West Virginia school personnel returned to classrooms on Wednesday March 7 after the State Senate agreed to the House's position following conference committee negotiations. The strike, while achieving a 5% pay raise, did not provide guarantees to control rising health care costs.
Reactions to the Strike
Justice and other Republican lawmakers opposed the strike and asserted that the teachers' absence from the classroom were hurting school children. He also said there was not enough money to fund teachers' demands. “I’m telling you when we should do more is when we know we can do more," Justice said on February 23. "Today we think we can do more, but we don’t know. Our teachers need to be in the classroom. The Legislature has spoken and I’ve signed it into law.” Justice, a billionaire coal magnate, won election in 2016 as a Democrat with the endorsements of the AFT-WV and the WVEA, along with other unions in the state. He subsequently switched to the Republican Party.

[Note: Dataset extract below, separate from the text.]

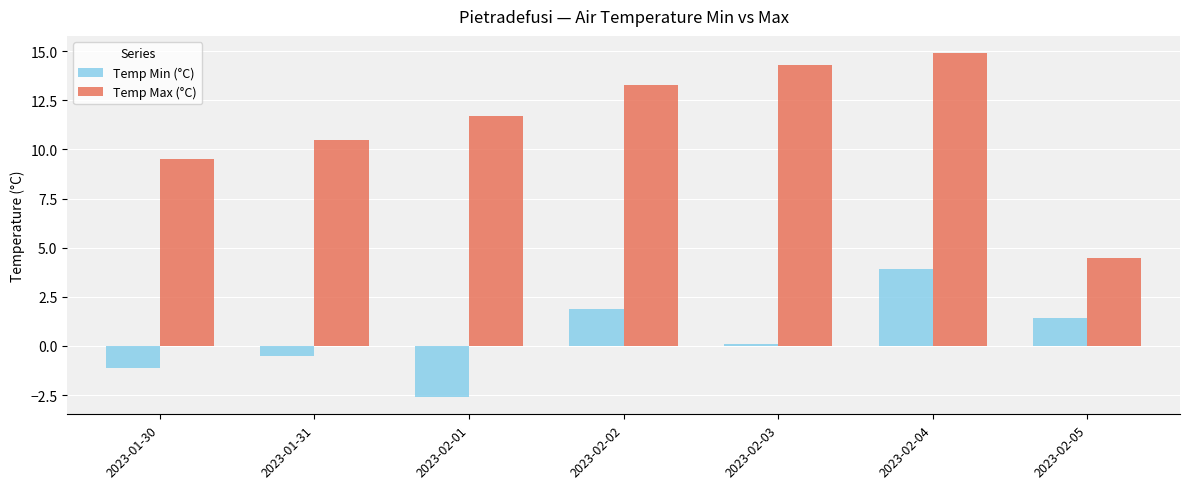

What position from the right is 2023-02-05?

1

Union officials sought backing from prominent state Democratic Party leaders, inviting them to speak at teachers' demonstrations during the strike. However, prior to the strike, Democrats had control the governor’s mansion for 32 of the previous 40 years. They controlled the governor's mansion and the legislature between 2001-2014.
The strike was noteworthy because it emerged from rank-and-file teachers, who began to demand statewide strike action. Pressure to strike was "coming from everywhere," Christine Campbell, AFT-WV president, said in early February. These demands coalesced into a series of rallies and demonstrations held throughout the state. Ultimately the strike became a wildcat when teachers refused back-to-work orders from the unions.
The World Socialist Web Site, daily publication of the Socialist Equality Party, which published many interviews with teachers, argued that the AFT-WV and WVEA would settle the strike on unfavorable terms to school employees. It called on teachers to form rank-and-file committees independent of the trade unions and to broaden the strike to include teachers in other states and other groups of workers in West Virginia.
The Industrial Workers of the World issued a press release, demanding that the strike continue unless a series of demands were met, including a tax on natural gas production to fund state education.